A hora chega

Para todos aqueles (cada vez mais escassos) que ainda amam a leitura

Para Clarice (minha filha) e Tomás – que sejam iluminados em praga, na terra de Fanz Kafka

“Último antídoto do nada/entre as peçonhas da vida/coisa por sorte encontrada/e por desgraça perdida,/amor lega, em sua ausência,/um lembrete à consciência/se ela por acaso esqueceu:

nada que te pertence é teu”(…)

“Uma vida inteira passada/dentro dos confins de um corpo/junto ao qual vem atrelada/ a consciência, peso morto/que acusa o golpe sofrido/e cochicha ao pé do ouvido/depois que o fato se deu: nada que te pertence é teu”.

(Paulo Henriques Britto ¬ “Nenhum Mistério”

Sim.
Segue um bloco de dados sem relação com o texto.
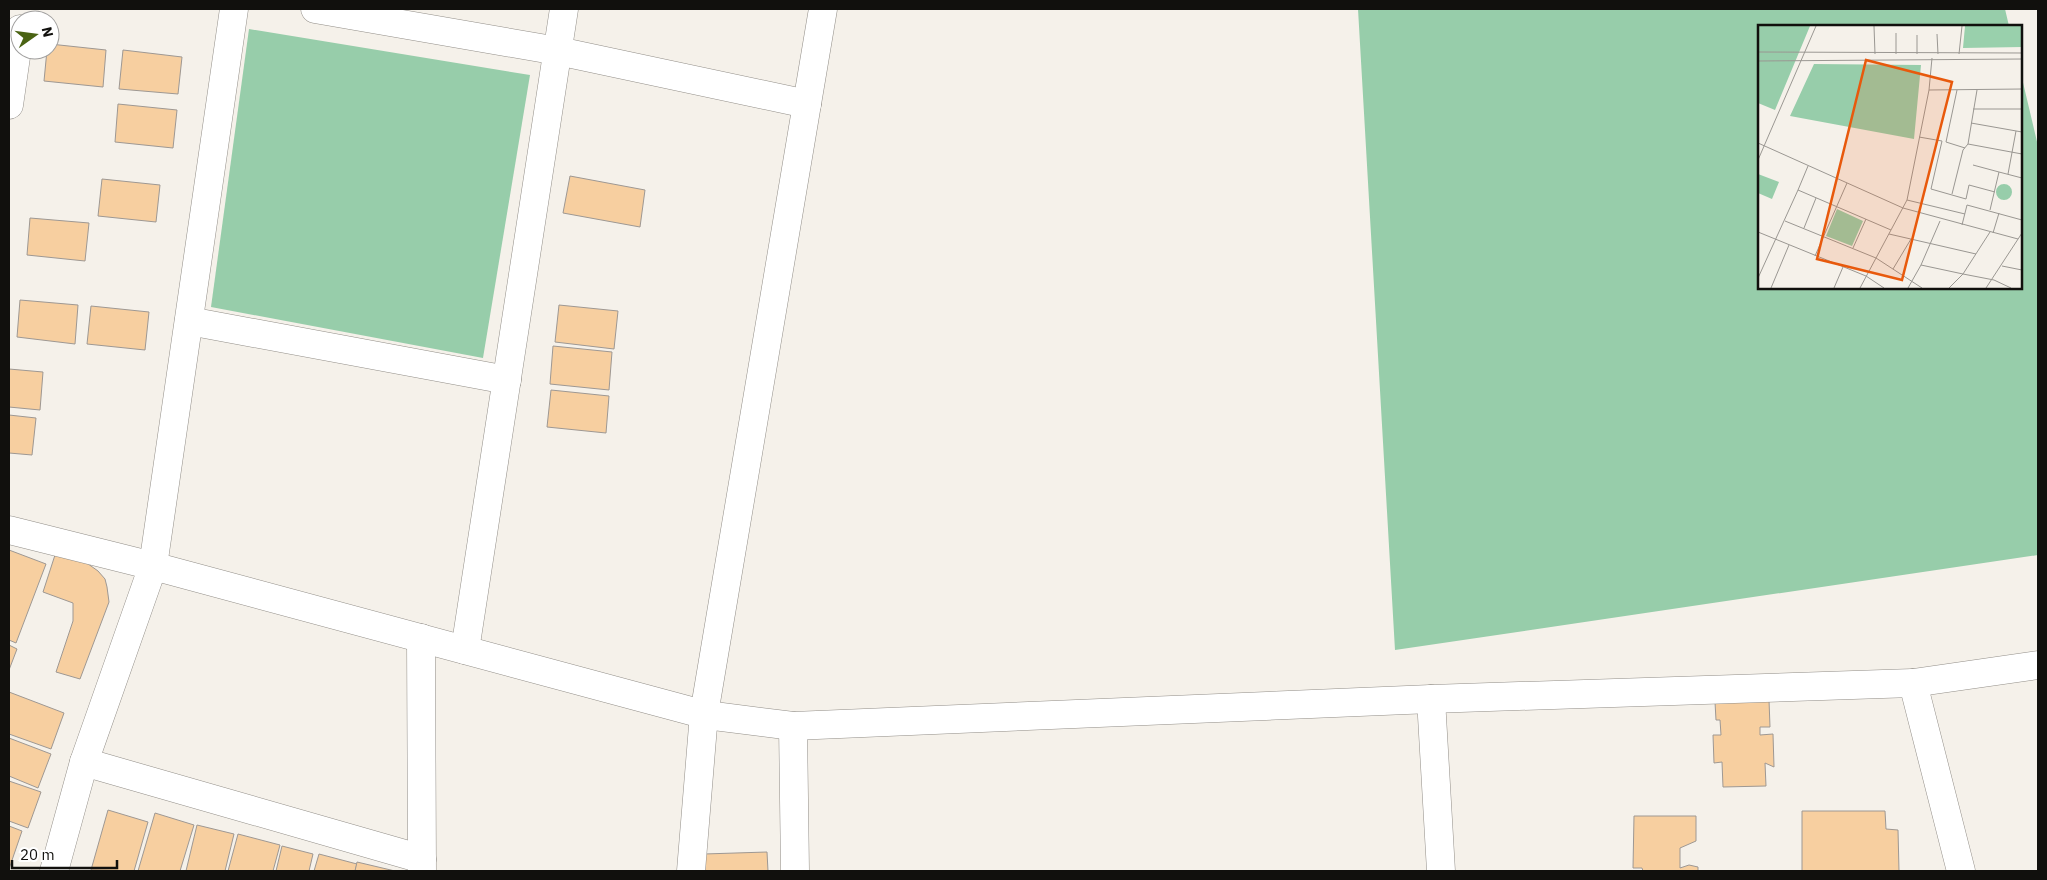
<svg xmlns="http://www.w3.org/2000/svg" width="2047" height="880" font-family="'IBM Plex Sans',sans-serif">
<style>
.green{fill:#97cdaa}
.building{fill:#f7cfa0;stroke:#9e9893}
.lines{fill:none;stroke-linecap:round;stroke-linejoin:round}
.minor-casing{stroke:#928e88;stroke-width:29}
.tertiary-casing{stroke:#928e88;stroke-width:29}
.minor{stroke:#fff;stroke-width:28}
.tertiary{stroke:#fff;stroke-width:28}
.inset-road{fill:none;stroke:#9a9792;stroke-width:1}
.view{fill:#e8590c;fill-opacity:0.15;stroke:#e8590c;stroke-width:2.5}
.inset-edge{fill:none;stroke:#11100d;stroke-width:2.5}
</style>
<rect width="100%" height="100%" fill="#f5f1ea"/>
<!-- green -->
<g class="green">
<polygon points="1358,9 2005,9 2009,26 1760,26 1760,288 2021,288 2021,74 2038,146 2038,555 1395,650"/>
<polygon points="249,29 530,75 483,358 211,307"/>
</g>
<!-- building -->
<g class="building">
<polygon points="50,44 106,50 103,87 44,81 47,50 50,50"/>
<polygon points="123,50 182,57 178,94 119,89"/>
<polygon points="118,104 177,110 173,148 115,142"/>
<polygon points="570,176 645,190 640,227 563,213"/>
<polygon points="102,179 160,185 156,222 98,216"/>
<polygon points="30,218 89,223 85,261 27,255"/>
<polygon points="20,300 78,305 75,344 17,337"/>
<polygon points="559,305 618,311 614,349 555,342"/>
<polygon points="91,306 149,312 145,350 87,344"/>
<polygon points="553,346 612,352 609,390 550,384"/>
<polygon points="9,369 43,372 40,410 9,407"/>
<polygon points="551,390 609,396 606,433 547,427"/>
<polygon points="9,415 36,418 32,455 9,453"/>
<polygon points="9,550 46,564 16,643 9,640"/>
<polygon points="55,555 84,561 98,571 105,579 107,587 109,602 80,679 56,672 73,621 73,603 43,592"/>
<polygon points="9,645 17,649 9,670"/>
<polygon points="9,692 64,713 51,749 9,734"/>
<polygon points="1769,700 1770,727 1760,727 1760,735 1773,734 1774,767 1765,763 1766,786 1723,787 1722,762 1714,763 1713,735 1721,735 1720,720 1716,720 1715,702"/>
<polygon points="9,738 51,754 38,788 9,776"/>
<polygon points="9,781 41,792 28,828 9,821"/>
<polygon points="108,810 148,822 134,871 91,870"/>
<polygon points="1802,811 1885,811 1886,829 1898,830 1899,871 1802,871"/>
<polygon points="155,813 194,825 180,871 138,871"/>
<polygon points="1634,816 1696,816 1696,841 1680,848 1680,868 1689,865 1698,867 1698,871 1643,871 1642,868 1633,868"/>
<polygon points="197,825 234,834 225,871 186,871"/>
<polygon points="9,826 22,831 9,869"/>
<polygon points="238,834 280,845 273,871 228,871"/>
<polygon points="282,846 313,854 309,871 276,871"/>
<polygon points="767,852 768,871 704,871 704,854"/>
<polygon points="319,854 357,864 355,871 314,871"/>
<polygon points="357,862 395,871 355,871"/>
</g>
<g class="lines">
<!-- minor casing -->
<g class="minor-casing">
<g id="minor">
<polyline points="315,9 558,51 807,104"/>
<polyline points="9,105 20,29"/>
<polyline points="189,321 507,380"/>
<polyline points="421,638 422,871"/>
<polyline points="465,650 564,9"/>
<polyline points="1913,683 1961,871"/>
<polyline points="1431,699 1441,871"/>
<polyline points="793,726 795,871"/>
<polyline points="84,762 422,859"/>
<polyline points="54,871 84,762 153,566 234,9"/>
<polyline points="691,871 704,714 823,9"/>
</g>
</g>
<!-- tertiary casing -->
<g class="tertiary-casing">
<polyline id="tertiary" points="9,530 153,566 706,715 793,726 1431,699 1913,683 2038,665"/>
</g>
<!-- minor -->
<use href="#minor" class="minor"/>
<!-- tertiary -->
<use href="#tertiary" class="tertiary"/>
</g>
<!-- overview -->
<g transform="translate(1758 25)">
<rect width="264" height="264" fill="#f5f1ea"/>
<path d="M0,1H52L17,85L0,78ZM56,39L163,40L156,114L32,91ZM0,149L21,157L14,174L0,168ZM238 167a8 8 0 1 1 16 0a8 8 0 1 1-16 0ZM79,184L105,196L94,221L68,211Z" fill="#97cdaa"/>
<path d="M207,1H264V22L205,23Z" fill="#99d0ac"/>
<path class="inset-road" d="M116,1L117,29M138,8V29M179,9L180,29M159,10V29M0,27L264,28M201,29L204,1M0,36L264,34M171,65L264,64M199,65L188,117L207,123M215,84H264M213,98L264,107M161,112L184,116M184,116L173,164L208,174L211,160L237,167M0,118L145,183L260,214M210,119L264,129M0,135L58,1M215,140L241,147M250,149L258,106M40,165L50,141M194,169L205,125L210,119L219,65M149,175L207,189M232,185L241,147L264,153M27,196L118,233L164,263M204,200L209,180L264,195M46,203L58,173M0,207L108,251L126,263M235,208L241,188M131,209L218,229M95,223L108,194M57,231L89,158M163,240L182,196M244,241L264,245M135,244L153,214M0,253L40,165L133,205M13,263L31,220M76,263L85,242M102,263L149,175L171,65L174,33M150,263L163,240L205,249L232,207M191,263L205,249L236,255L253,263M228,263L264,208"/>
<path class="view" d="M108,35L194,57L144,255L59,234Z"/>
<rect width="264" height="264" class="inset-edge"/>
</g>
<!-- border -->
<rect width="2047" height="880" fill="none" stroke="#11100d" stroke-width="20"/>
<!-- north arrow -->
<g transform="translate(35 35) rotate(76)"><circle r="24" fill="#ffffff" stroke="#a09f9e"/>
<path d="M0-4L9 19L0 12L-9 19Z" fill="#4a6313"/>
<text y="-8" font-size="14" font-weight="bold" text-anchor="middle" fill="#11100d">N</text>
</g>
<!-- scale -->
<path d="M12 860v8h105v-8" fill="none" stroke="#11100d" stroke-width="2.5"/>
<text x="20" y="860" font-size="15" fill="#11100d" stroke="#ffffff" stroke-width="4" paint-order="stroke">20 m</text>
</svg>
Sempre chega a Hora.

Quando, cedo, fazes a barba,, colocando a gravata, no trânsito caótico de todos os dias e, sem aviso, o enfarte fulminante. Para os grandes, para os pequenos.

Ou em um câncer longo – tão dolorido.

Tomas um cafezinho no bar do aeroporto e, claro, não sabes que o avião irá cair.

Explosão , sempre o fogo, a fumaça, todos mortos, lágrimas.

E o tempo passa, tudo é esquecido – não para as famílias.

Quando a parteira te tira da barriga da mãe, começa “o ser para a morte”.

Não há truques, arranjos. É isso.

E exatamente neste momento, neste dia que nasce, após  a madrugada  inteiramente insone – a “cabeça viajando” para mil mundos ( e não temos o controle de nada–nada), um pássaro canta na árvore em frente Eu sei: há mar, mãe, pai, companheira, pão quente, amora, pitanga.

Vale a vida.

E, apesar de tudo, é um  novo dia.

Escrevi: “e não temos o controle de nada-nada”. E pensamos que temos. Nem das nossas vidas e, é claro, nem da dos outros”.

(E  Caronte, o Barqueiro, carrega as almas dos  recém-mortos.

É o seu ofício.

Ele coloca uma moeda sobre a boca dos cadáveres.

Jovem, eu pensava que fossem duas moedas nos olhos. Mitologias diferentes?

E segue o rio.)

Eu sei: não só isso.

Nada de queixas ou autopiedade: ¬ lembro-me do Evangelho de São Lucas (Capítulo 12, Versículo 48):  (…) “Porque a quem muito foi dado, muito será cobrado. Quanto mais se confiar a alguém, dele há mais se há de exigir”.

Também me recordo de Soren Kierkegaard (1813-1855), o grande filósofo, teólogo, poeta e crítico social dinamarquês, considerado  o primeiro filósofo existencialista  (e que, junto com Albert Camus, tanto  influenciou minha geração.).

Não, não citarei nada de complexo do profundo pensador – apenas: “Amor é o que tem sabor de eternidade”.

Tão simples – tão verdadeiro.

A hora chega!

Mas, nesse trânsito, é possível fazer algo. A obra fica.

Charles Aznavour (1924-2018) tinha uma canção (“Hier Encore”) que dizia: “Ainda ontem tinha 20 anos, acariciava o tempo, joguei com a vida como se joga com o amor.”